Saturday, January 17, 2004

Marketing American Foreign Policy (Pt. 1 of 3)

I've been thinking lately of the public-relations campaign that the Bush Administration began soon after the 9/11 attacks to convince people in Muslim countries how wonderful America was. They got commercial advertiser Charlotte Beers to head up the initial effort as undersecretary of state for public diplomacy, . She was no slouch in the advertising world. She had been chairwoman of Ogilvy & Mather and J. Walter Thompson.
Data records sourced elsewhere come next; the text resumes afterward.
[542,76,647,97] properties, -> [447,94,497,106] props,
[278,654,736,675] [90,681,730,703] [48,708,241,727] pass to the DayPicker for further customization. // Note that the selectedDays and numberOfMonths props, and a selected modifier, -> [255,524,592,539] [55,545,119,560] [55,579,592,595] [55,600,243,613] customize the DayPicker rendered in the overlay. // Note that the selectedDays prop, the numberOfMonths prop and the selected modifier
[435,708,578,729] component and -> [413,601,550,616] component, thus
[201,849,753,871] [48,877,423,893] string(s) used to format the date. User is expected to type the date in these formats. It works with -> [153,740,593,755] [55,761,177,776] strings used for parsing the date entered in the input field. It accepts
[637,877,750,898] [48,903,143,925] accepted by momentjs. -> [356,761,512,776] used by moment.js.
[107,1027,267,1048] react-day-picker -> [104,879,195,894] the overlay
She resigned her post last year. But before she left, she produced such efforts as the "Shared Values Initiative" (video ads about how nice things are for Muslims in America) and a series of "Mosques in America" posters. A research at the Center for Middle Eastern Studies at UC Berkeley characterized the ad campaign this way:  "The premise of U.S. propaganda in the Middle East is that Muslims and Arabs are idiots -- simple-minded, feeble-minded idiots. ... Arabic newspapers crack jokes about these ads all the time." (One might wonder why an American ad exec might take that approach to a target audience.)
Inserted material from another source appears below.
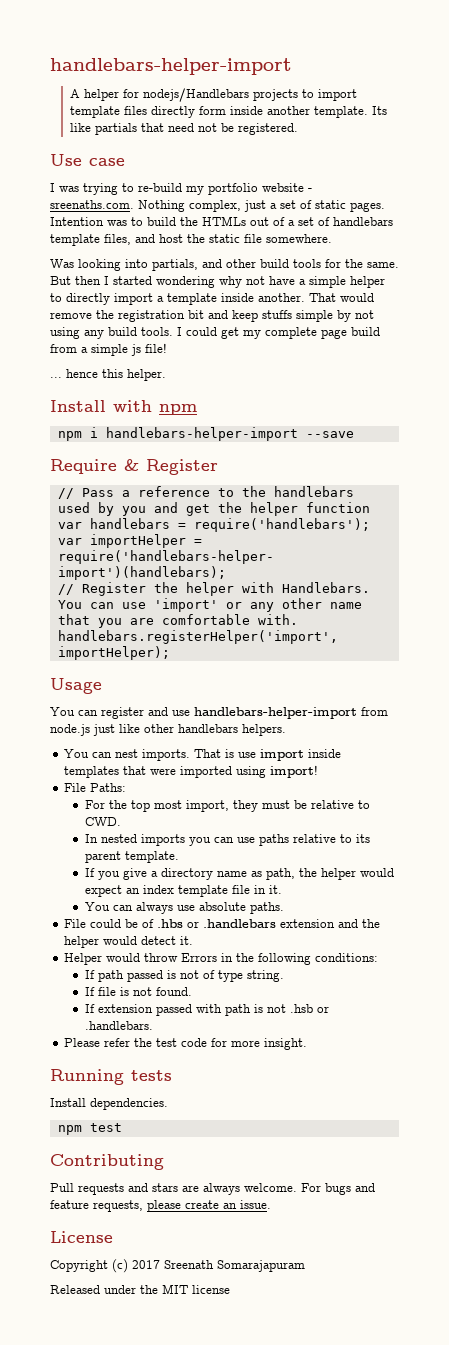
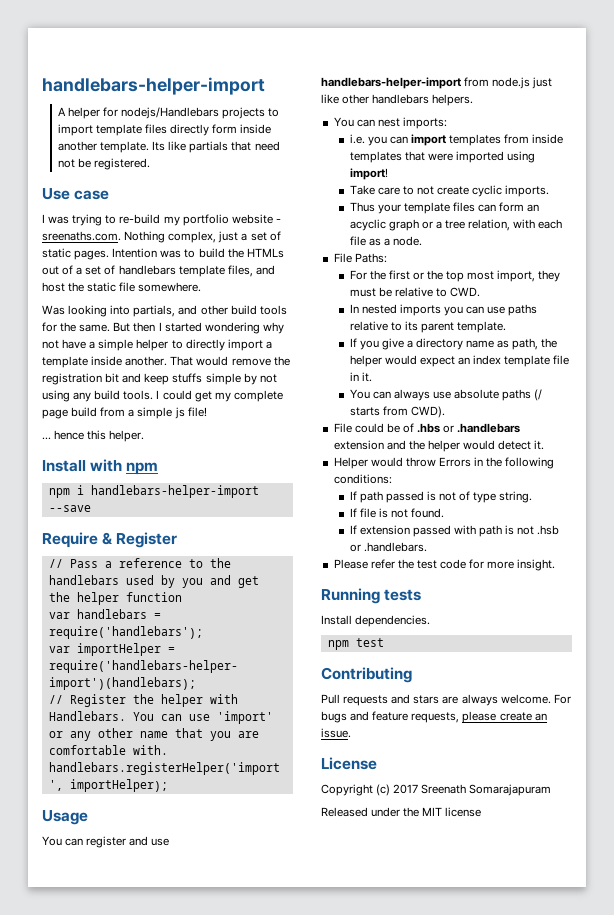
[142,749,305,761] imports. That is use import -> [402,117,447,129] [349,134,530,146] imports: // i.e. you can import templates from
(319, 771) none -> [349,185,550,197] [349,202,540,214] [349,219,563,231] [349,236,422,246] // Take care to not create cyclic imports. // Thus your template files can form an acyclic graph or a tree relation, with each file as a node.
(127, 804) none -> [388,270,444,280] first or the
[249,902,284,914] paths. -> [502,389,543,401] [349,406,445,418] paths (/ starts from CWD).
The same researcher pointed out that the basic problem in the Beers approach was that it didn't address the substantive policy issues that affect US relations to the Arab world, especially the Israeli-Palestinian conflict. "Even if they send dancing monkeys, even if they send Britney Spears to live for five years in the Middle East, it's not going to change how people feel," he said.
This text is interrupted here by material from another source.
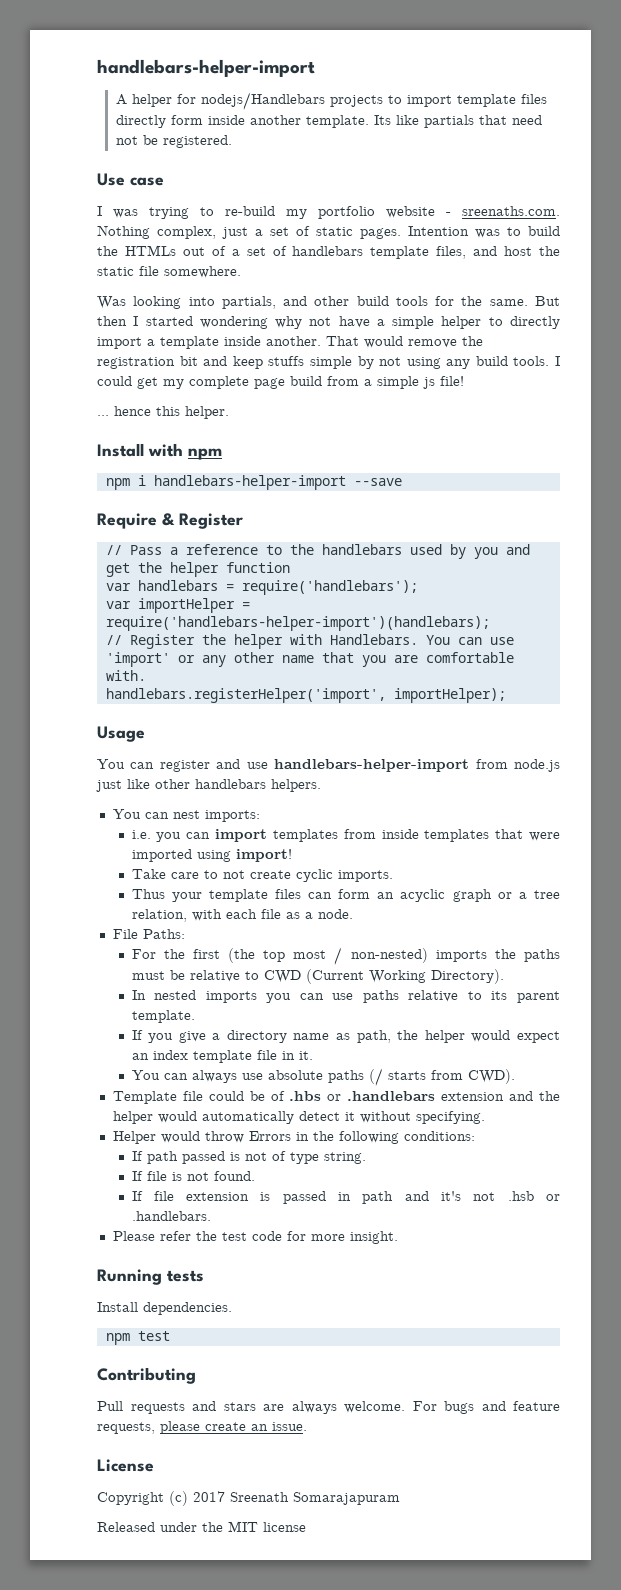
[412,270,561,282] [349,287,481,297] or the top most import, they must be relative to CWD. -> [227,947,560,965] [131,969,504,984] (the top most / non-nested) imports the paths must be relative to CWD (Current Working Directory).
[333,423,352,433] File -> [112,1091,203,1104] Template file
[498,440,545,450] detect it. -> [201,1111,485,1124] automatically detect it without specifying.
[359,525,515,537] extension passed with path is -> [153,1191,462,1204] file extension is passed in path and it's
In their book Weapons of Mass Deception (2003), Sheldon Rampton and John Stauber describe how Beers' campaign fell short in practice:

These activities ... did little to persuade most Muslims, who found the war in Afghanistan more distrubing than anything that handshakes or posters could addresss. The irony is that of all the military activities in which the United States has engaged during the last 50 years, the war in Afghanistan was certainly one of the easiest to defend on its merits. The terrorism of 9/11 had provoked the U.S. well beyond the point at which any nation capable of responding militarily would feel compelled to do so.